Does the description disclose side effects, auth requirements, rate limits, or destructive behavior?

With no annotations, the description discloses key behavior: custom field values merge as top-level keys and native attributes win on collisions. This adds value beyond the schema. However, it omits details like error handling (e.g., not found) or permissions.

Agents need to know what a tool does to the world before calling it. Descriptions should go beyond structured annotations to explain consequences.

Conciseness5/5

Is the description appropriately sized, front-loaded, and free of redundancy?

Two sentences, front-loaded with purpose, and no unnecessary words. The second sentence concisely conveys important behavioral details about custom fields. Every sentence earns its place.

Shorter descriptions cost fewer tokens and are easier for agents to parse. Every sentence should earn its place.

Completeness5/5

Given the tool's complexity, does the description cover enough for an agent to succeed on first attempt?

Given the simple retrieval task and existence of an output schema, the description is complete: it explains the unique key and the merging behavior. No critical information is missing for an agent to use the tool correctly.

Complex tools with many parameters or behaviors need more documentation. Simple tools need less. This dimension scales expectations accordingly.

Parameters3/5

Does the description clarify parameter syntax, constraints, interactions, or defaults beyond what the schema provides?

Schema has one parameter with 0% description coverage. The description adds context ('by their Humaans id') clarifying the type of ID, but lacks format, length, or examples. Since baseline for 0 params is 4, but this tool has 1 param, the minimal extra info yields a 3.

Input schemas describe structure but not intent. Descriptions should explain non-obvious parameter relationships and valid value ranges.

Purpose5/5

Does the description clearly state what the tool does and how it differs from similar tools?

The description states 'Retrieve a single person by their Humaans id,' clearly specifying the verb (retrieve), resource (person), and unique identifier. This distinguishes it from siblings like find_person_by_email (different key) and list_people (multiple results).

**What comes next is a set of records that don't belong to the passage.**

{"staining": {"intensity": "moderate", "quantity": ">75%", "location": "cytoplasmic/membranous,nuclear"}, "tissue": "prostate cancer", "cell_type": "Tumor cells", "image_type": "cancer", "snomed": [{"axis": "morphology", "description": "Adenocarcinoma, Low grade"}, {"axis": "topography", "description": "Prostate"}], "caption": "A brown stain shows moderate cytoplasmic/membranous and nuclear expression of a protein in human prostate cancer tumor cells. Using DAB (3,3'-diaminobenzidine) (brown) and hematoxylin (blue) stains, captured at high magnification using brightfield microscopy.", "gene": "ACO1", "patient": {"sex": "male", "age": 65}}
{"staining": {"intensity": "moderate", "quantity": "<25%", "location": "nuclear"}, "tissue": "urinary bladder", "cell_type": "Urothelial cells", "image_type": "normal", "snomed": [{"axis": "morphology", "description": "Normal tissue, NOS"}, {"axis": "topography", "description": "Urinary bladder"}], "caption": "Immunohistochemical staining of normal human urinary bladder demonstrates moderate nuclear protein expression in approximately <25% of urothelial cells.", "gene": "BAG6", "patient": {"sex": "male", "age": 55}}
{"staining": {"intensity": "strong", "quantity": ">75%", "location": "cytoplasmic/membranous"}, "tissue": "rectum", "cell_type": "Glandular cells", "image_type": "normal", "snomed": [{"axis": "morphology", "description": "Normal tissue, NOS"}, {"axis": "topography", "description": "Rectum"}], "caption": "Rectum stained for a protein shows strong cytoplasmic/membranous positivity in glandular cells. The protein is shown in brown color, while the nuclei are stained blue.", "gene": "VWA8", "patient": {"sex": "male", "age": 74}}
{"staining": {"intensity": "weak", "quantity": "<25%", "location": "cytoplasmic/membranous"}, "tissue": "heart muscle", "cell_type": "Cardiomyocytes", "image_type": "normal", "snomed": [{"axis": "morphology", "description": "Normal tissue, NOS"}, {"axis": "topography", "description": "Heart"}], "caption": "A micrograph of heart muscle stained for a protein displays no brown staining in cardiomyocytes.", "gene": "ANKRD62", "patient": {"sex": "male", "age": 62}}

Agents choose between tools based on descriptions. A clear purpose with a specific verb and resource helps agents select the right tool.

Usage Guidelines3/5

Does the description explain when to use this tool, when not to, or what alternatives exist?

Implicitly suggests using this tool when the Humaans id is known, but does not explicitly state when to use this versus alternatives like find_person_by_email or search_people_by_name. No when-not or alternative guidance provided.

Agents often have multiple tools that could apply. Explicit usage guidance like "use X instead of Y when Z" prevents misuse.